In 1910 he had a monoplane floatplane similar to the Bleriot XI and powered by a 20 hp Alveston engine built by Borwick and Sons of Bowness-on-Windemere. This failed to fly, but a second floatplane built in 1911 was successfully flown on 13 February 1912. In 1911 he designed the Lakes Waterhen for the Lakes Flying School.

During the first world war, he was commissioned in the Royal Naval Air Service, later Royal Air Force and was employed on the inspection staff. Between 1918 and 1925 he worked in the test department at Rochester for Short Brothers the seaplane builders.
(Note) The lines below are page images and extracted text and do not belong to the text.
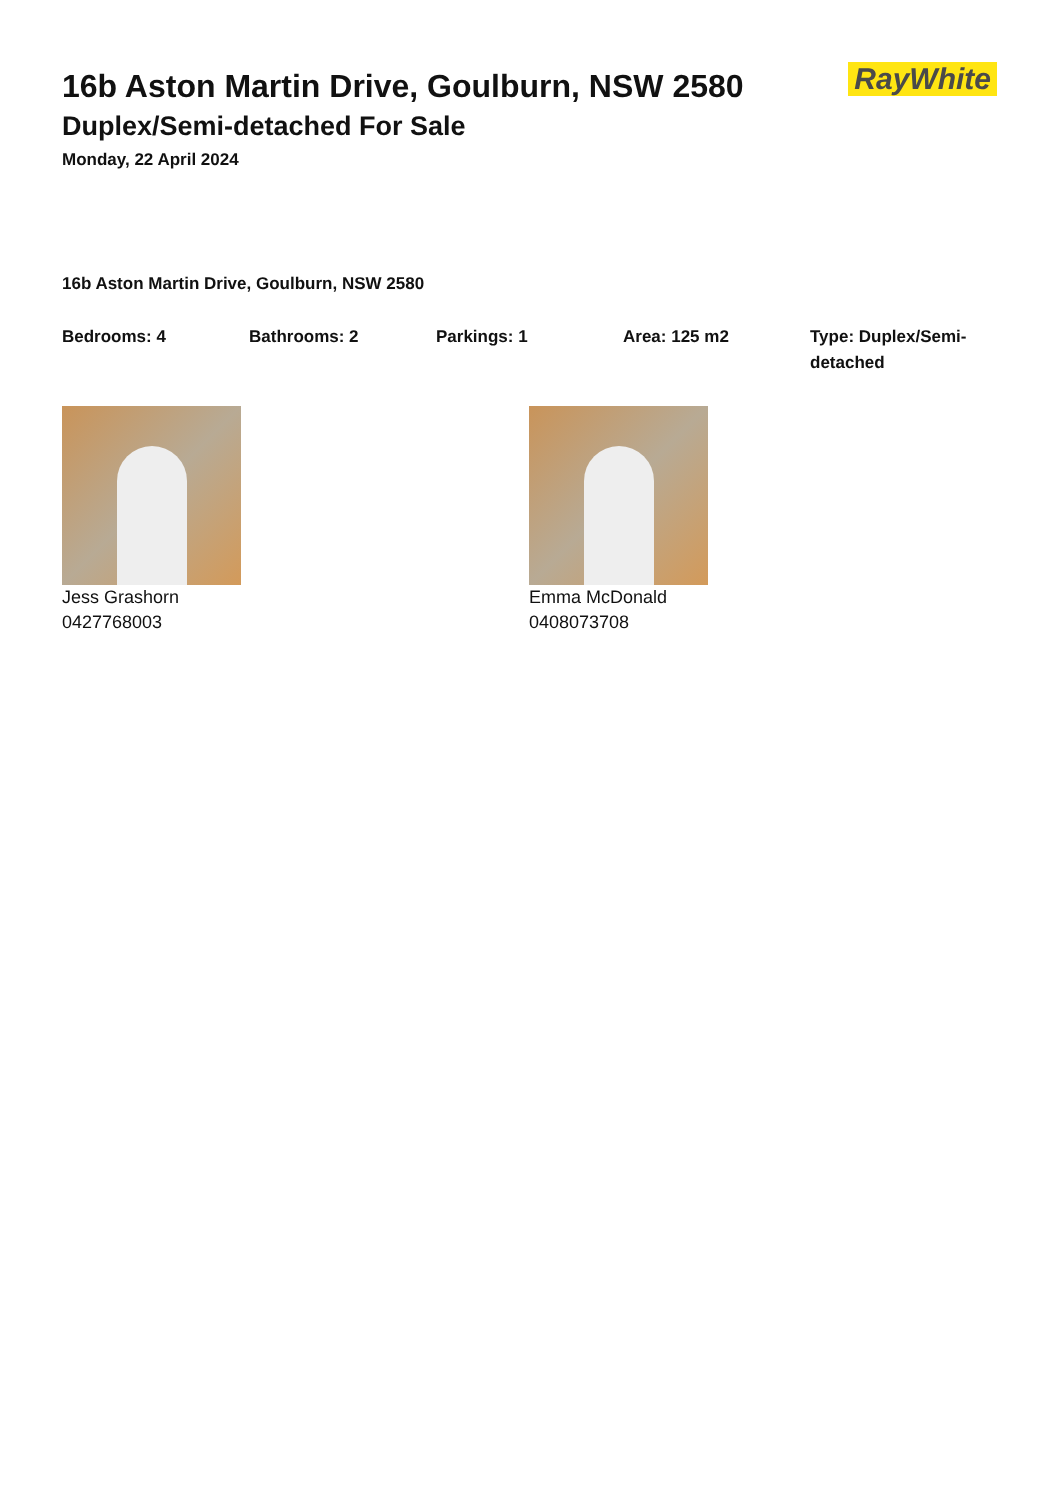RayWhite
16b Aston Martin Drive, Goulburn, NSW 2580
Duplex/Semi-detached For Sale
Monday, 22 April 2024
16b Aston Martin Drive, Goulburn, NSW 2580
Bedrooms: 4 Bathrooms: 2 Parkings: 1 Area: 125 m2 Type: Duplex/Semi-detached
Jess Grashorn
0427768003
Emma McDonald
0408073708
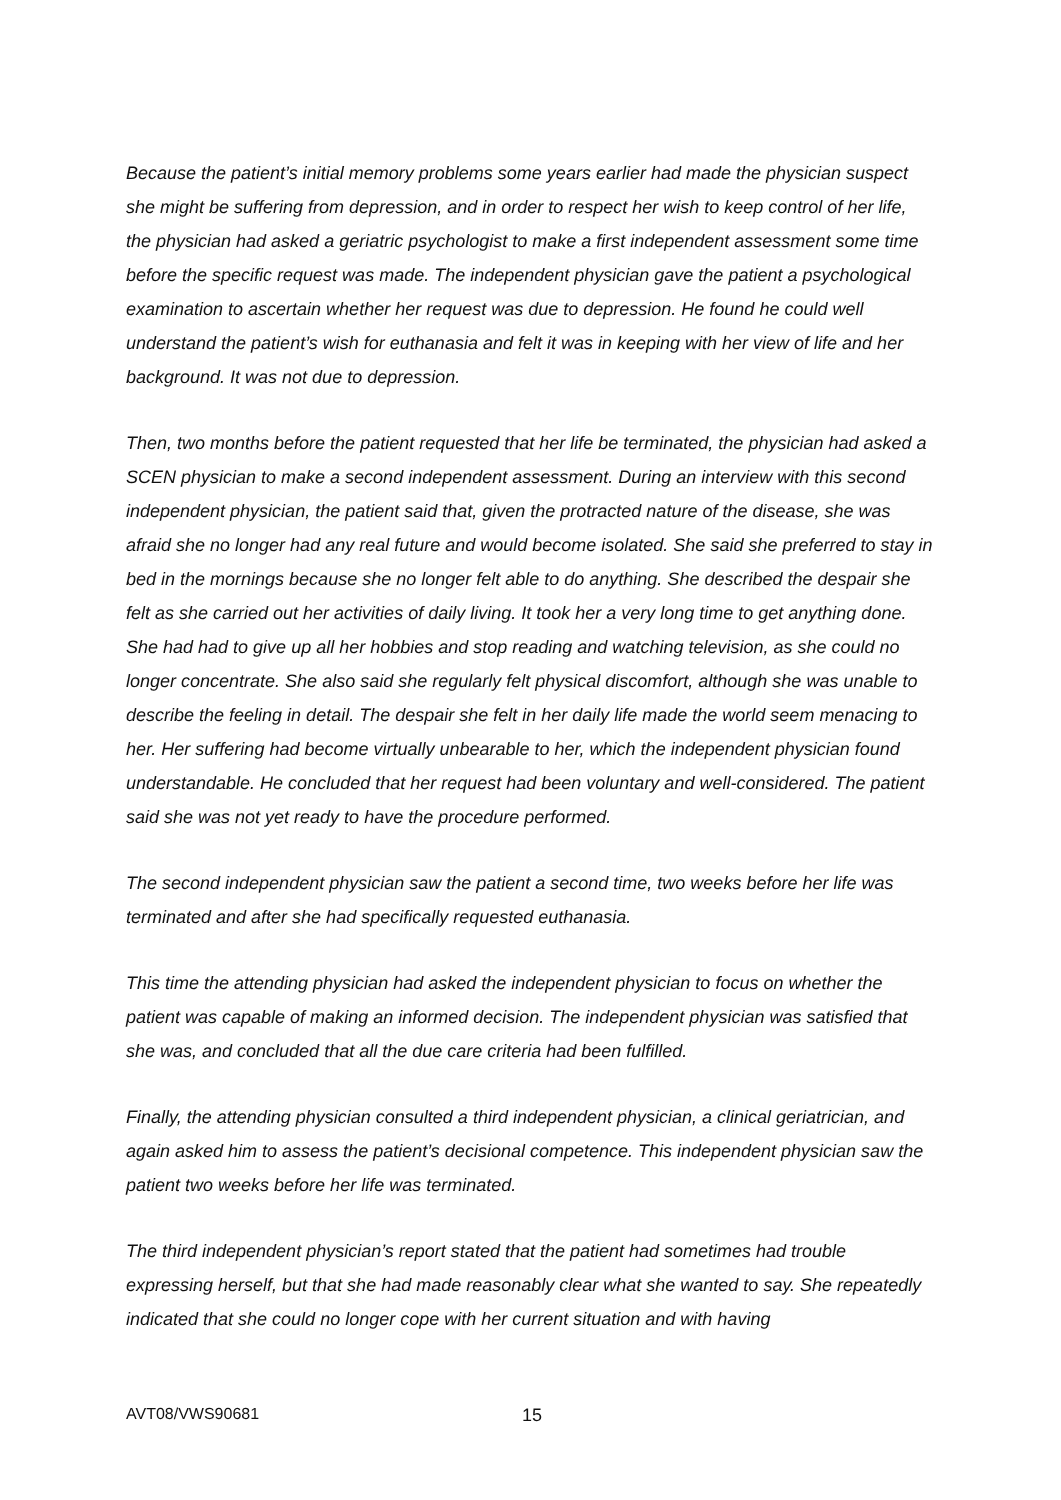Because the patient’s initial memory problems some years earlier had made the physician suspect she might be suffering from depression, and in order to respect her wish to keep control of her life, the physician had asked a geriatric psychologist to make a first independent assessment some time before the specific request was made. The independent physician gave the patient a psychological examination to ascertain whether her request was due to depression. He found he could well understand the patient’s wish for euthanasia and felt it was in keeping with her view of life and her background. It was not due to depression.
Then, two months before the patient requested that her life be terminated, the physician had asked a SCEN physician to make a second independent assessment. During an interview with this second independent physician, the patient said that, given the protracted nature of the disease, she was afraid she no longer had any real future and would become isolated. She said she preferred to stay in bed in the mornings because she no longer felt able to do anything. She described the despair she felt as she carried out her activities of daily living. It took her a very long time to get anything done. She had had to give up all her hobbies and stop reading and watching television, as she could no longer concentrate. She also said she regularly felt physical discomfort, although she was unable to describe the feeling in detail. The despair she felt in her daily life made the world seem menacing to her. Her suffering had become virtually unbearable to her, which the independent physician found understandable. He concluded that her request had been voluntary and well-considered. The patient said she was not yet ready to have the procedure performed.
The second independent physician saw the patient a second time, two weeks before her life was terminated and after she had specifically requested euthanasia.
This time the attending physician had asked the independent physician to focus on whether the patient was capable of making an informed decision. The independent physician was satisfied that she was, and concluded that all the due care criteria had been fulfilled.
Finally, the attending physician consulted a third independent physician, a clinical geriatrician, and again asked him to assess the patient’s decisional competence. This independent physician saw the patient two weeks before her life was terminated.
The third independent physician’s report stated that the patient had sometimes had trouble expressing herself, but that she had made reasonably clear what she wanted to say. She repeatedly indicated that she could no longer cope with her current situation and with having
AVT08/VWS90681 15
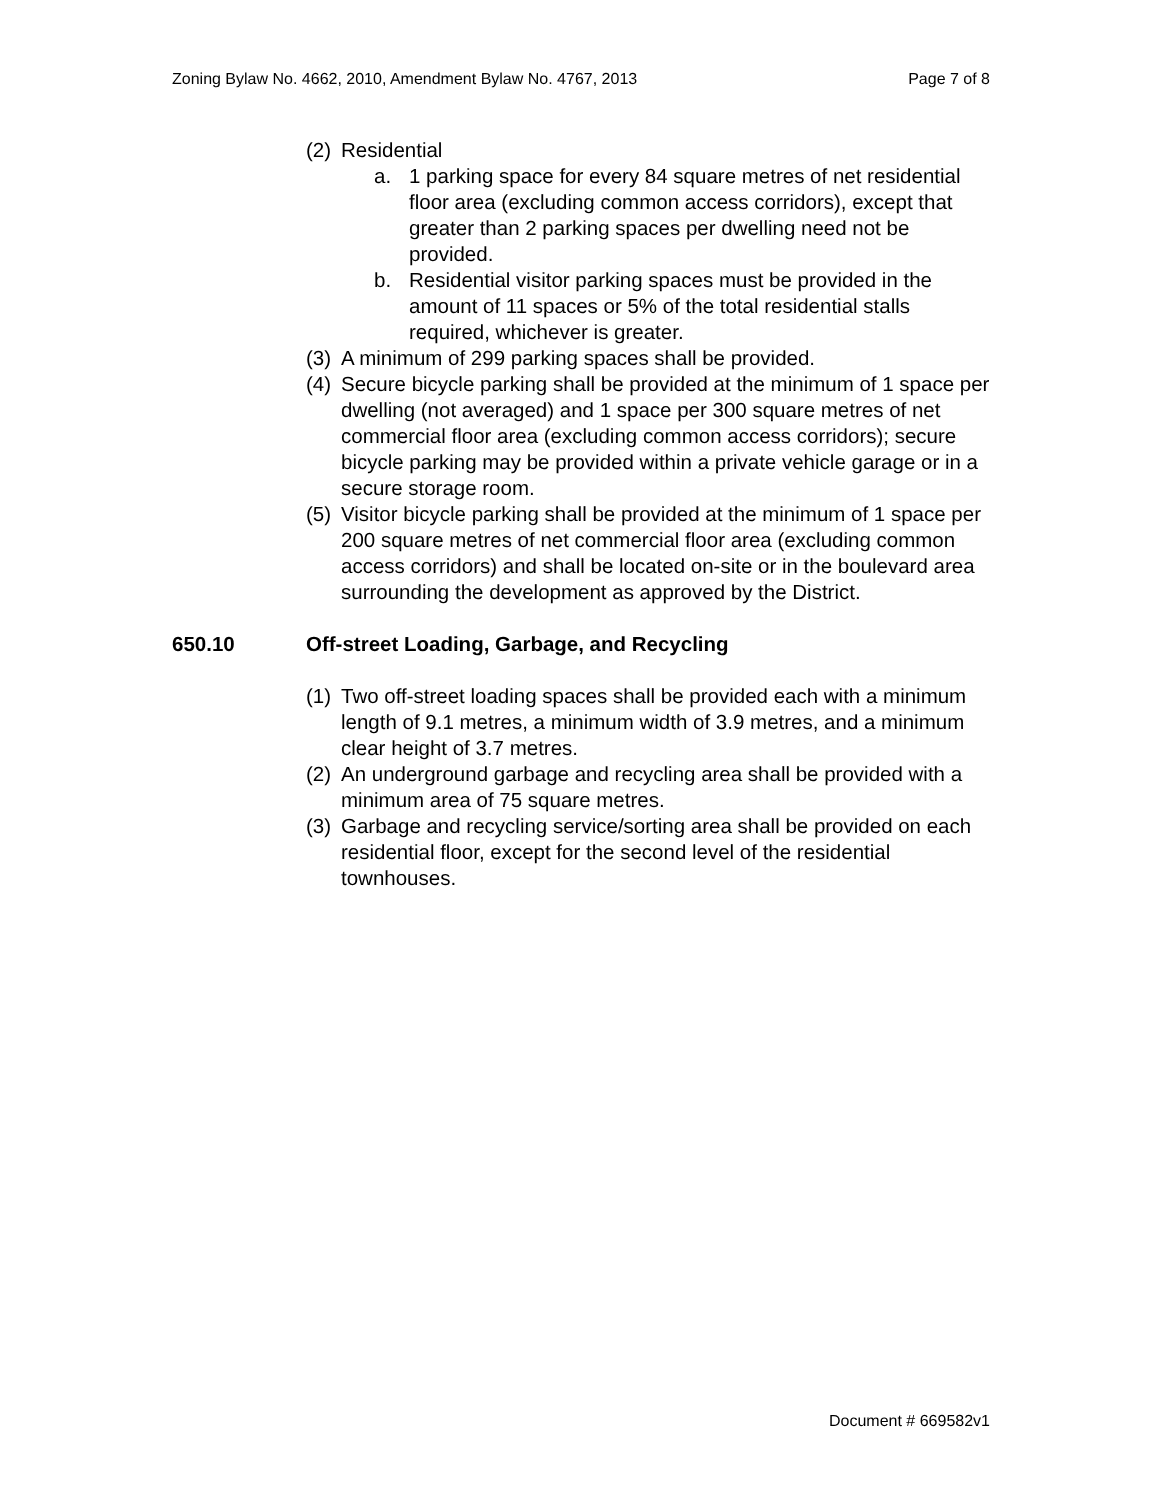Zoning Bylaw No. 4662, 2010, Amendment Bylaw No. 4767, 2013 Page 7 of 8
(2) Residential
a. 1 parking space for every 84 square metres of net residential floor area (excluding common access corridors), except that greater than 2 parking spaces per dwelling need not be provided.
b. Residential visitor parking spaces must be provided in the amount of 11 spaces or 5% of the total residential stalls required, whichever is greater.
(3) A minimum of 299 parking spaces shall be provided.
(4) Secure bicycle parking shall be provided at the minimum of 1 space per dwelling (not averaged) and 1 space per 300 square metres of net commercial floor area (excluding common access corridors); secure bicycle parking may be provided within a private vehicle garage or in a secure storage room.
(5) Visitor bicycle parking shall be provided at the minimum of 1 space per 200 square metres of net commercial floor area (excluding common access corridors) and shall be located on-site or in the boulevard area surrounding the development as approved by the District.
650.10 Off-street Loading, Garbage, and Recycling
(1) Two off-street loading spaces shall be provided each with a minimum length of 9.1 metres, a minimum width of 3.9 metres, and a minimum clear height of 3.7 metres.
(2) An underground garbage and recycling area shall be provided with a minimum area of 75 square metres.
(3) Garbage and recycling service/sorting area shall be provided on each residential floor, except for the second level of the residential townhouses.
Document # 669582v1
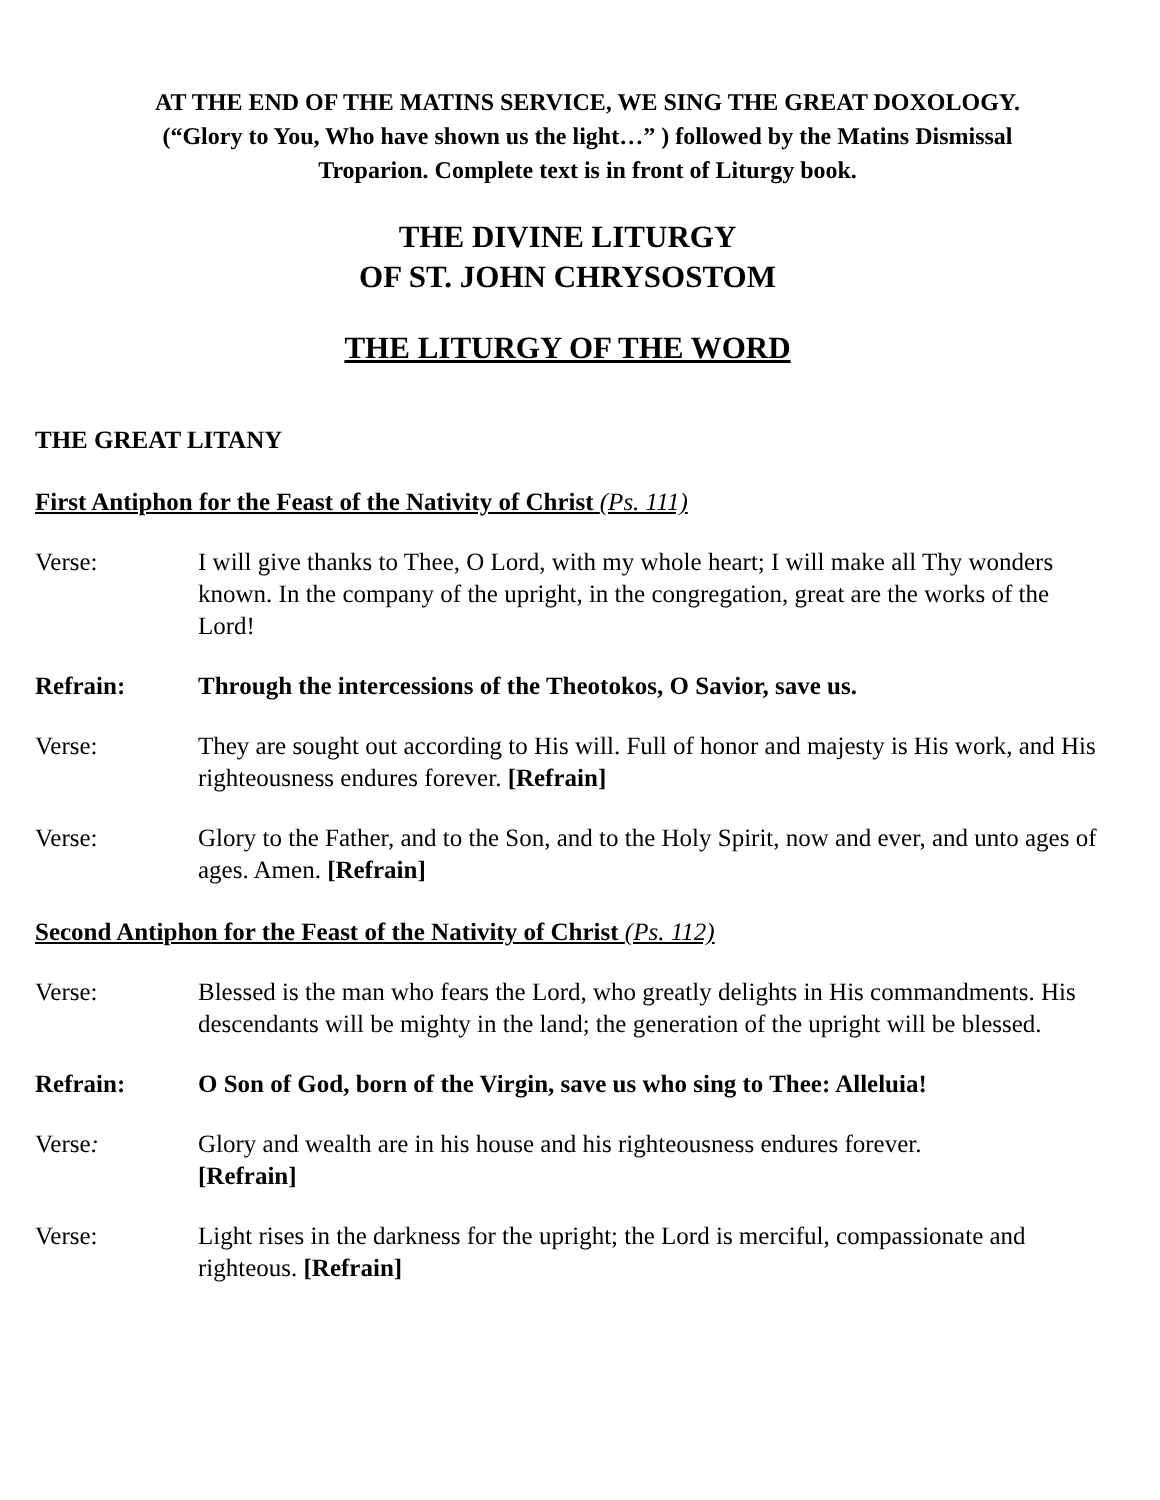AT THE END OF THE MATINS SERVICE, WE SING THE GREAT DOXOLOGY.
(“Glory to You, Who have shown us the light…” ) followed by the Matins Dismissal
Troparion. Complete text is in front of Liturgy book.
THE DIVINE LITURGY
OF ST. JOHN CHRYSOSTOM
THE LITURGY OF THE WORD
THE GREAT LITANY
First Antiphon for the Feast of the Nativity of Christ (Ps. 111)
Verse: I will give thanks to Thee, O Lord, with my whole heart; I will make all Thy wonders known. In the company of the upright, in the congregation, great are the works of the Lord!
Refrain: Through the intercessions of the Theotokos, O Savior, save us.
Verse: They are sought out according to His will. Full of honor and majesty is His work, and His righteousness endures forever. [Refrain]
Verse: Glory to the Father, and to the Son, and to the Holy Spirit, now and ever, and unto ages of ages. Amen. [Refrain]
Second Antiphon for the Feast of the Nativity of Christ (Ps. 112)
Verse: Blessed is the man who fears the Lord, who greatly delights in His commandments. His descendants will be mighty in the land; the generation of the upright will be blessed.
Refrain: O Son of God, born of the Virgin, save us who sing to Thee: Alleluia!
Verse: Glory and wealth are in his house and his righteousness endures forever.
[Refrain]
Verse: Light rises in the darkness for the upright; the Lord is merciful, compassionate and righteous. [Refrain]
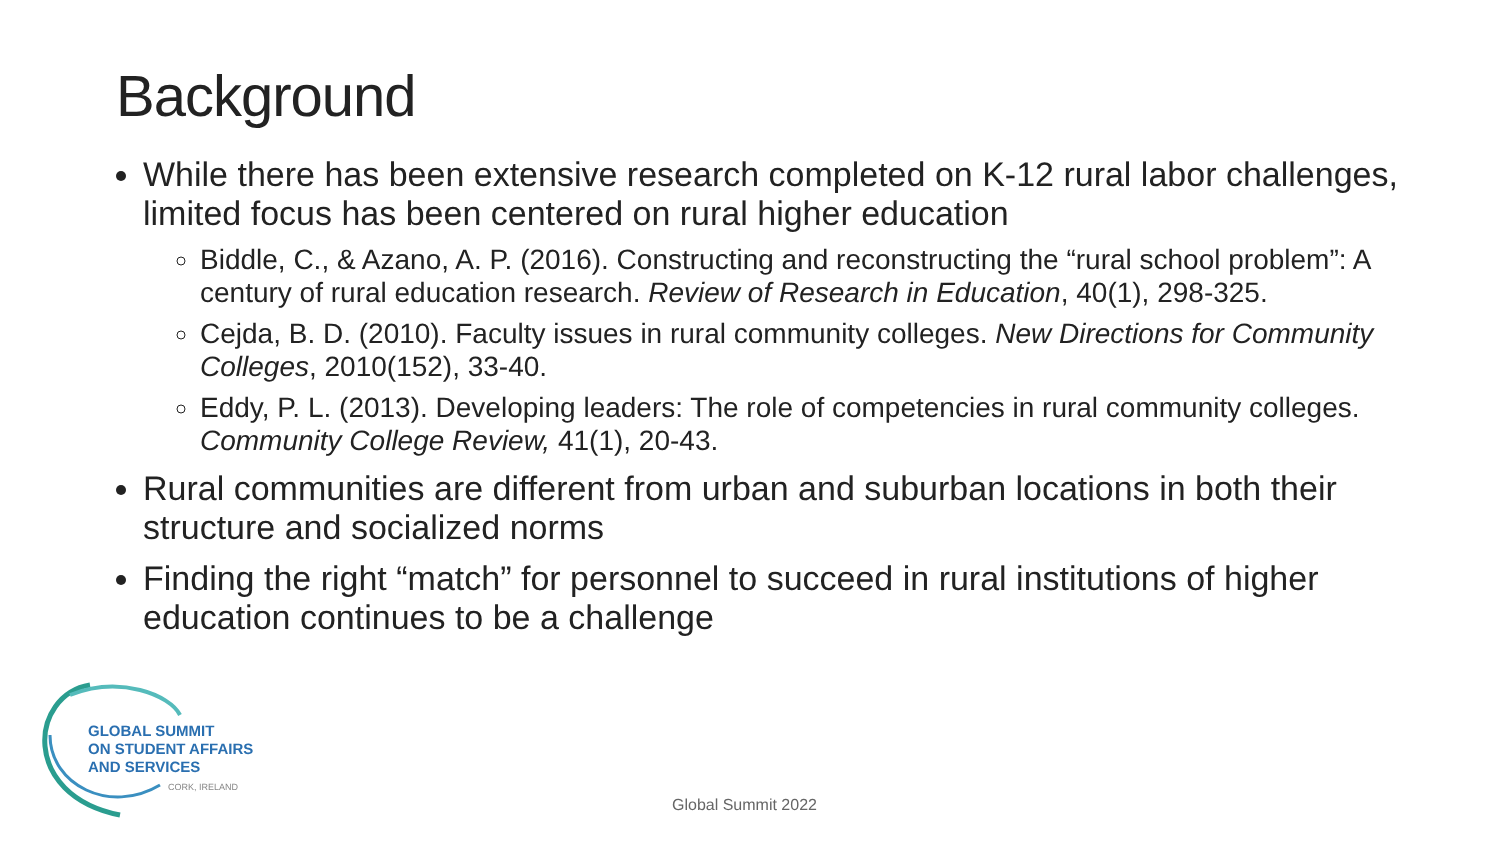Background
While there has been extensive research completed on K-12 rural labor challenges, limited focus has been centered on rural higher education
Biddle, C., & Azano, A. P. (2016). Constructing and reconstructing the “rural school problem”: A century of rural education research. Review of Research in Education, 40(1), 298-325.
Cejda, B. D. (2010). Faculty issues in rural community colleges. New Directions for Community Colleges, 2010(152), 33-40.
Eddy, P. L. (2013). Developing leaders: The role of competencies in rural community colleges. Community College Review, 41(1), 20-43.
Rural communities are different from urban and suburban locations in both their structure and socialized norms
Finding the right “match” for personnel to succeed in rural institutions of higher education continues to be a challenge
GLOBAL SUMMIT
ON STUDENT AFFAIRS
AND SERVICES
CORK, IRELAND
Global Summit 2022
During his time at Shorts he designed an ultralight monoplane the Gnosspelius Gull.

In 1925 he married the artist and sculptor Barbara Collingwood. She was the daughter of the author W. G. Collingwood and her family's friend Arthur Ransome, author of the Swallows and Amazons books, had proposed to her earlier.

Following his marriage, Gnosspelius was involved in prospecting in the Lake District for copper and other minerals. Ransome used the mining and prospecting knowledge of Oscar Gnosspelius featuring him in the 1936 book Pigeon Post as "Squashy Hat" and dedicated the book to him. His daughter modelled for a drawing of Nancy Blackett in the same book.

Gnosspelius died on 17 February 1953 at Coniston, Cumbria.